▸ **EXERCISE PASSAGE**

The troopers watched for about an hour in the rain. At some stage Kelly's son, Thomas, approached the stockyard. Hales called him over to ask if there were strangers in the house, to which he said "No." Hales and King approached the house and the dogs started barking. John Kelly and his wife came to the door of the hut, and seeing Trooper Hales, Kelly called out "Look out, the hut is surrounded by bloody troopers." As Hales entered the hut two shots were fired, Hales looked through the slabs of the bedroom wall to see the shadows of two men. Hales immediately fired and ran to the front room of the hut. He then called out "Men, surround the hut—the bushrangers are inside". Hales warned Kelly if he did not immediately turn out, they would burn the hut.

Hales heard firing in the paddock at the end of the hut. He ran out to the area and saw the bushrangers firing at Constables King and Hall. The bushrangers kept up the fire as they got through a bush fence that led to the creek and took up position behind a large tree. Gilbert used his revolving rifle on Hales and Bright but it misfired. Meanwhile, King and Hall took up positions. Dunn and Gilbert started firing their revolvers at Hall and King, and ran down to the creek. Hales and Bright immediately fired at the bushrangers, at which time Gilbert dropped.

Hales ordered his men to follow and to chase Dunn. King was left to guard Gilbert's body as King was wounded in the foot. The three constables chased Dunn for about a mile and a half, they were exhausted and had to give up the pursuit. Dunn escaped, but was caught later and was hanged on 19 March 1866.

(Chart analysis data)
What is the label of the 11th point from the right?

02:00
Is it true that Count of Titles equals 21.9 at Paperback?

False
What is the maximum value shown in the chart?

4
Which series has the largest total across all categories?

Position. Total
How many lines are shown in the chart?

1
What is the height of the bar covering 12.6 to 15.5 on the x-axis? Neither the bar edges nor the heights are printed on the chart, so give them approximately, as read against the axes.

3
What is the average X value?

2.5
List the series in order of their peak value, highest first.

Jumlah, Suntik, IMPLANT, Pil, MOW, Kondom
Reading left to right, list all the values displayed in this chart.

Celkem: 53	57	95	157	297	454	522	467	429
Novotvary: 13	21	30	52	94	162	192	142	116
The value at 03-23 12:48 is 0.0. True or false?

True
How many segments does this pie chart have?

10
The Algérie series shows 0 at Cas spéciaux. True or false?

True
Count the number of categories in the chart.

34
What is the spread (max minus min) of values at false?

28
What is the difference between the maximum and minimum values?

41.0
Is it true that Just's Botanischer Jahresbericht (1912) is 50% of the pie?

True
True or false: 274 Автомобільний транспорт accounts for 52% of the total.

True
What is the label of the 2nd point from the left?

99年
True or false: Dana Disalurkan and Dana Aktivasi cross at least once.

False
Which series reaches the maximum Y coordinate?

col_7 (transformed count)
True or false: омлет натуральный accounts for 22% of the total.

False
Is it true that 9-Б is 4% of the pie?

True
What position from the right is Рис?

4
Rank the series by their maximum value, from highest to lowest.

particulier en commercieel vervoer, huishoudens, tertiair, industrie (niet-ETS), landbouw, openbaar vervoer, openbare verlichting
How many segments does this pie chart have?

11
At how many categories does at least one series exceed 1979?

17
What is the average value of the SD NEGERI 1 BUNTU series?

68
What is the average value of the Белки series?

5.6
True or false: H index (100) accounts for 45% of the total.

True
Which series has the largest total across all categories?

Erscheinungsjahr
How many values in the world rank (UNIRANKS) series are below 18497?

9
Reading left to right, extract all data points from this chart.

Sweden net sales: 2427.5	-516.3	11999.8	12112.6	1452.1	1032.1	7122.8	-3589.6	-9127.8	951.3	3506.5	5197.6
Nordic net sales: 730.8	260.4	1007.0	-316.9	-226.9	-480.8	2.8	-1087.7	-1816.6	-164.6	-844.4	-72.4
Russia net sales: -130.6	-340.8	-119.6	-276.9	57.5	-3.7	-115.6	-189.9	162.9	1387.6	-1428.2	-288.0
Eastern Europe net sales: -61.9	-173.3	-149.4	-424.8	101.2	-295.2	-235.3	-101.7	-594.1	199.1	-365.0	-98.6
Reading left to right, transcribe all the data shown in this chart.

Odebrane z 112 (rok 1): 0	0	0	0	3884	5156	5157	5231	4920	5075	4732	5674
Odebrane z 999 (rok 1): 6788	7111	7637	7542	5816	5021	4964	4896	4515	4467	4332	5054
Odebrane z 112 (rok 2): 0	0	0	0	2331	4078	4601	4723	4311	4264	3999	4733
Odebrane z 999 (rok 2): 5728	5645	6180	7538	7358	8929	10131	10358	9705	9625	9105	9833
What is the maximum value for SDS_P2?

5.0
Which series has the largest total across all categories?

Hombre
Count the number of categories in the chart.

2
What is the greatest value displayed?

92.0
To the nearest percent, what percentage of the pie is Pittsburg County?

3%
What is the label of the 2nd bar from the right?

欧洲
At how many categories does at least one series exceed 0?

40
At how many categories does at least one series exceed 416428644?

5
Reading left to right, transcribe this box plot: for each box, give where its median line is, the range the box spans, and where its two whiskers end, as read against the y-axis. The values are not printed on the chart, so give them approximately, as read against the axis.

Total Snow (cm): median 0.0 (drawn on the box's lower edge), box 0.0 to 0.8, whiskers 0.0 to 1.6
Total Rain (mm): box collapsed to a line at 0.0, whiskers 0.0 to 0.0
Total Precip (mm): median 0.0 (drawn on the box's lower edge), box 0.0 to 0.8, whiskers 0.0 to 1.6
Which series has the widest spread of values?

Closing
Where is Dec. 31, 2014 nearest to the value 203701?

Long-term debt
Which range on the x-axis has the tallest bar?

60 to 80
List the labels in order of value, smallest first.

▸ **YOUR GOAL**
Check each statement against the passage about the troopers at the Kelly hut above, answering yes or no and quoting the exact words from the passage that settle it.
1. Gilbert's revolving rifle misfired when he turned it on Hales and Bright.
2. Dunn got away and was never caught.
3. King went with the others to chase Dunn.

▸ **YOUR SOLUTION**
1. Yes: "Gilbert used his revolving rifle on Hales and Bright but it misfired."
2. No: "Dunn escaped, but was caught later and was hanged on 19 March 1866."
3. No: "King was left to guard Gilbert's body as King was wounded in the foot."